Na trzecim miejscu w grupie D (10 meczów, 18 pkt) wciąż są natomiast koszykarze Pogoni Prudnik, którzy po początkowych problemach pewnie pokonali Gimbasket Wrocław 92:70 (20:21, 27:18, 23:15, 22:16). W gronie miejscowych najskuteczniejsi byli Maciej Garwol (25) i Stanfred Sanny (16).
Porażki nie zaznali także futsaliści, choć akurat tutaj mamy „tylko” dwie drużyny. W „meczu na szczycie” ASG Stanley Brzeg ograł bowiem FC Pyskowice 6-4 i awansował na pierwszą lokatę (10 pkt, 32-8). W tym wypadku gospodarzy do triumfu poprowadzili Jose Pepo i Michał Grochowski, którzy zdobyli po dwa gole, natomiast po jednym dodali Paweł Synowiec i Jakub Krej.
Z kolei gracze Bongo Niemodlin po bardzo wyrównanym boju zremisowali u siebie z AZS-em AWF Wrocław 4-4. Dwie bramki zdobył dla nich Szymon Pietras, a po jednej Mateusz Suchodolski i Arkadiusz Gibała. Teraz niemodlinianie są na czwartej pozycji w stawce (7 pkt, 23-25),
50 procent normy za to pod siatką i to zarówno u panów jak i pań. W tym pierwszym przypadku ZAKSA Strzelce Opolskie ograła pewnie u siebie Hetman Włoszczowa 3:0 (25:16, 25:20, 25:11), natomiast Start Namysłów nie sprostał roli gospodarza ulegając Volleyowi Jelcz-Laskowice 0:3 (12:25, 22:25, 26:28). Tym samym strzelczanie (19 pkt, w setach 20:10) wciąż są na trzeciej lokacie w stawce grupy III, natomiast czerwono-czarni (2 pkt, 4:23) na 11 czyli przedostatniej.

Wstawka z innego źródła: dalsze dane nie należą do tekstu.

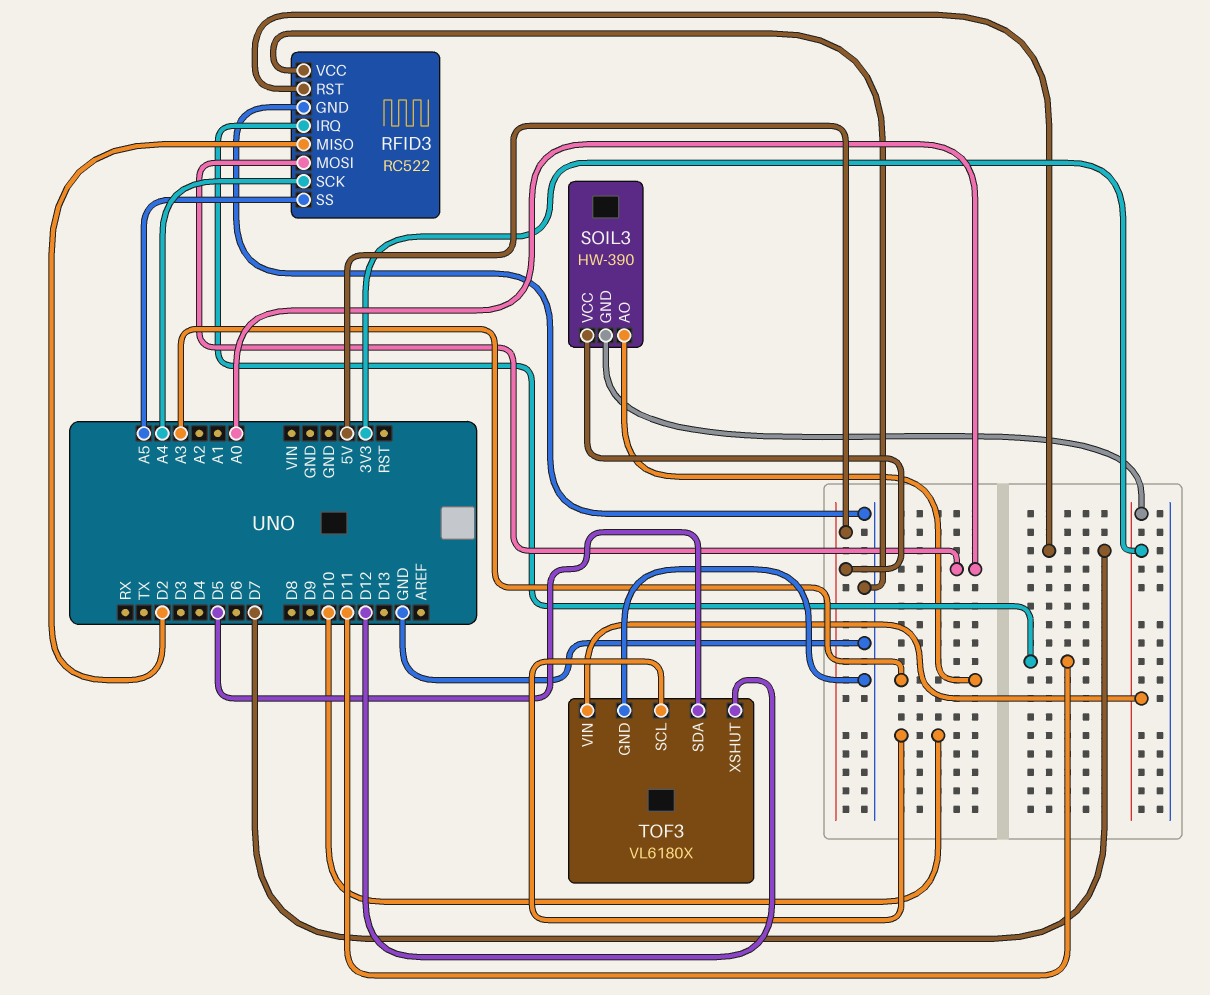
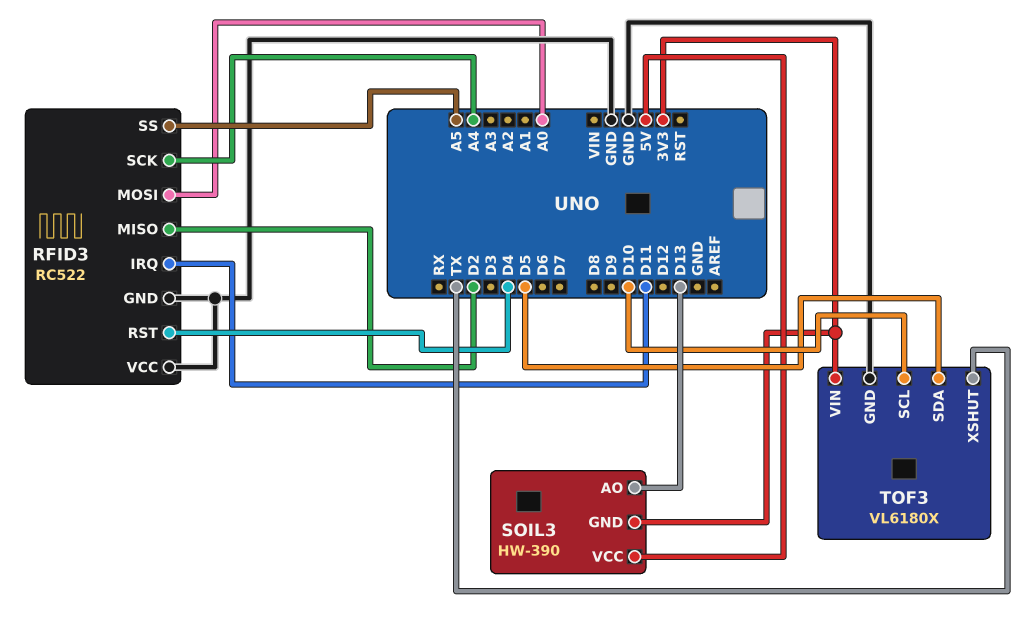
RFID3 pin RST: D7 -> D4
SOIL3 pin AO: A3 -> D13
TOF3 pin XSHUT: D12 -> TX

Na dwóch przeciwległych biegunach są także panie. W Nysie siatkarki NTSK PANS Komunalnik ograły Chełmiec Wałbrzych 3:1 (26:24, 25:17, 20:25, 25:23) i są już wiceliderkami zestawienia nr 3 (16 pkt, 18:9). Rezerwy Uni Opole natomiast poległy u siebie AZS-owi AWF Wrocław 1:3 (25:15, 15:25, 15:25, 18:25) i wciąż są na ostatnim miejscu bez zdobyczy punktowej w tabeli, aczkolwiek przynajmniej wygrały pierwszego seta w sezonie.
Słabo poszło za to piłkarzom ręcznym (panie z KS Dąbrowa pauzowały). Bardziej boli porażka ASPR-u Zawadzkie w Lublinie z AZS-em UMCS 26:31, bo do przerwy goście prowadzili 17:11, ale po zmianie stron jednak zmarnowali i taką przewagę. Na nic zdało się więc po pięć goli Adama Wacławczyka i Michała Krygowskiego. Tym samym team z powiatu strzeleckiego wciąż jest 10 w liczącej 11 ekip grupie D (5 pkt, 203:251).
Natomiast na 9 lokatę przy 14 drużynach strefy B spadł Olimp Grodków (11 pkt, 230:259). Wpływ na to miała również najnowsza porażka w Poznaniu z Grunwaldem 25:35 (13:20), mimo aż dziewięciu trafień Macieja Maciejewskiego, który był jednak osamotniony w ofensywie.